Of course, it's much more challenging to be selectively appreciative
than sweepingly disdainful. It requires discrimination to recognize
that much of all music, from classical to hip-hop, is junk and still
retain the curiosity and receptiveness it takes to identify works of
genuine merit. For some of us it's hard not to be as dismissive of
contemporary "high" art as Mr. Judge is of country music, but it would
be equally wrong. If I'm inclined to regard Phillip Glass as a
pretentious phony, Harold Pinter as a derivative bore, and Richard
Dawkins as an arrogant didact, I must still retain the esthetic and
intellectual rigor to see and learn from good post-modern music,
contemporary playwrights, and academic scientists. Quality is really
not a matter of fashion, but of vision, imagination, and execution.

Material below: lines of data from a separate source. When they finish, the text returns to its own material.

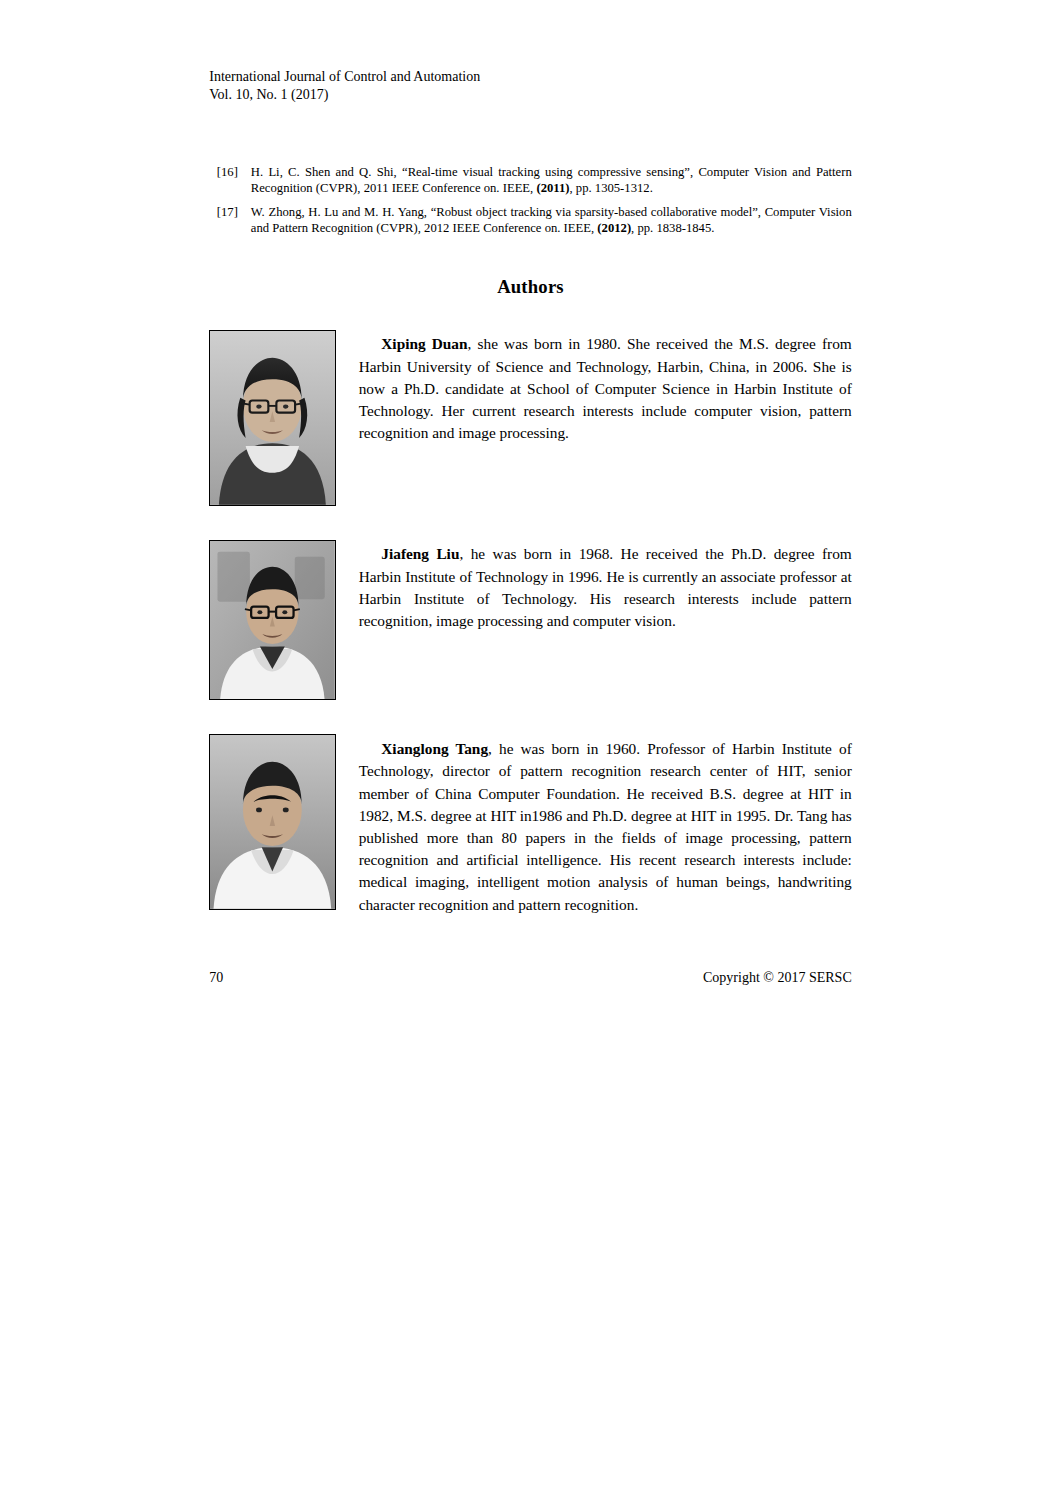International Journal of Control and Automation
Vol. 10, No. 1 (2017)
[16] H. Li, C. Shen and Q. Shi, “Real-time visual tracking using compressive sensing”, Computer Vision and Pattern Recognition (CVPR), 2011 IEEE Conference on. IEEE, (2011), pp. 1305-1312.
[17] W. Zhong, H. Lu and M. H. Yang, “Robust object tracking via sparsity-based collaborative model”, Computer Vision and Pattern Recognition (CVPR), 2012 IEEE Conference on. IEEE, (2012), pp. 1838-1845.
Authors
Xiping Duan, she was born in 1980. She received the M.S. degree from Harbin University of Science and Technology, Harbin, China, in 2006. She is now a Ph.D. candidate at School of Computer Science in Harbin Institute of Technology. Her current research interests include computer vision, pattern recognition and image processing.
Jiafeng Liu, he was born in 1968. He received the Ph.D. degree from Harbin Institute of Technology in 1996. He is currently an associate professor at Harbin Institute of Technology. His research interests include pattern recognition, image processing and computer vision.
Xianglong Tang, he was born in 1960. Professor of Harbin Institute of Technology, director of pattern recognition research center of HIT, senior member of China Computer Foundation. He received B.S. degree at HIT in 1982, M.S. degree at HIT in1986 and Ph.D. degree at HIT in 1995. Dr. Tang has published more than 80 papers in the fields of image processing, pattern recognition and artificial intelligence. His recent research interests include: medical imaging, intelligent motion analysis of human beings, handwriting character recognition and pattern recognition.
70
Copyright © 2017 SERSC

Those who turn their noses up at most of their fellow citizens are
rightly suspected of being snobs rather than gods. That's the answer to
the question Mr. Judge only thinks he wants an answer to: why the
Coulters, Ingrahams, and O'Reillys defend cultural pursuits they
probably aren't avid fans of themselves. Out there in the America of
church suppers, tractor-pulls, square dancing, Four-H competitions, bluegrass
festivals, motocross, hog-calling contests, the Grand Ole Opry,
pro-stock drag-racing, heavy-metal rock concerts, deerhunting,
Harley-Davidson poker runs, RV conventions, barbecue cook-offs, and
Larry the Cable Guy, there is both mediocrity and an abundance of what
even von Hildebrand would probably recognize as esthetic beauty. And
among the supposed unwashed are also people who love opera, Renaissance art,
Shakespeare, Rodin, Fellini, the America's Cup, and even baseball. A
lot of non-metro-cons probably know this instinctively. Mark Gauvreau
Judge may have at one time too. Too bad he's forgotten; he's the less
for it, no matter how appealing his cologne.
No offense, Ace. I think you'll take my point.